Les investissements fonciers extérieurs à l’agriculture représentent en France à peine 1 % des transactions foncières en valeur et en surface. Mais l’acquisition l’année dernière par des Chinois de cinq fermes de l’Indre couvrant 1 700 hectares a fait grand bruit. Suite à la médiatisation de ce rachat, deux projets de loi destinés à lutter contre « l’accaparement des terres », quasi identiques, ont été déposés en janvier, l’un par un député socialiste, l’autre par un sénateur républicain. Ils permettent notamment aux Safer d’exercer leurs droits de préemption en cas de cession partielle de parts sociales, ce que la Safer n’avait pu faire dans l’Indre (les Chinois ayant acquis 99 % des parts sociales des exploitations transformées en SAS). La législation nationale actuelle est inadaptée. Mais est-ce la bonne réponse législative ? La vraie question n’est-elle pas plutôt de se donner les moyens de savoir s’il s’agit d’investissements permettant de préserver l’activité économique ou d’investissements spéculatifs ? C’est en tout cas le message qui ressort d’un débat organisé le 26 janvier dernier par la SAF Agr’iDées (1).

« Libérer les agriculteurs du poids du foncier »

Concernant ces capitaux extérieurs à l’agriculture, « il y a deux visions : une approche négative qui a trait à l’attachement au foncier – la terre n’est pas un bien comme un autre, on touche un tabou – et une approche positive qui y voit un moyen de préserver une activité économique », analyse Thierry Pouch, économiste à l’APCA. Le risque est de voir les prix du foncier grimper, une agriculture de firmes se développer, des investissements spéculatifs… Mais l’agriculture va devoir répondre à un certain nombre de défis qui vont nécessiter de l’innovation, des investissements donc des capitaux.
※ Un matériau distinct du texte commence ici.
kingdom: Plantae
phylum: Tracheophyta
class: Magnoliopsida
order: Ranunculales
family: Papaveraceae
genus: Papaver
L’arrivée d’acteurs non agricoles peut « libérer les agriculteurs du poids du foncier » et leur permettre d’investir dans l’entreprise, voire remettre à flot des exploitations en difficultés. De l’avis des différents intervenants, elle est inéluctable. Ne serait-ce que parce que le portage familial actuel du foncier par solidarité familiale, avec l’éloignement des familles, est en perte de vitesse.
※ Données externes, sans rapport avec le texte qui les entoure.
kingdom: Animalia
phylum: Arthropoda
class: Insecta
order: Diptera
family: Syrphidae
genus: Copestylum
"Le vrai risque est la perte de contrôle de l’activité agricole »

Pour Hubert Bosse-Platière, juriste et président de l’Association française de droit rural de Bourgogne, « il faut distinguer accaparement des terres et investissements fonciers. » Le risque n’est pas le portage du foncier en lui-même. « La grande crainte si on ouvre les vannes juridiques, c’est que les investisseurs en viennent à prendre la main sur l’activité agricole ». Le bon levier juridique n’est donc pour lui pas la Safer : « elle n’a pas été imaginée pour contrôler l’activité : utiliser le droit de préemption pour répondre à cet objectif est totalement inadapté. C’est du côté du contrôle des structures qu’il faut agir. » Il propose la mise en place « d’un agrément administratif préalable à toute acquisition de parts de société. Le candidat devra expliquer le montant de la transaction, comment il veut exploiter, avec quelle personne, pour quel marché, où il achète les intrants […] Si cet investissement sert à aider le jeune agriculteur qui s’installe ou à maintenir l’exploitation existante, pourquoi faudrait-il offrir à la Safer un droit de préemption ? » Ou alors il faut « repenser leurs missions », peut-être même « les faire glisser en établissements publics ».

(1) Think tank laboratoire d’idées pour les secteurs agricoles et agroalimentaires.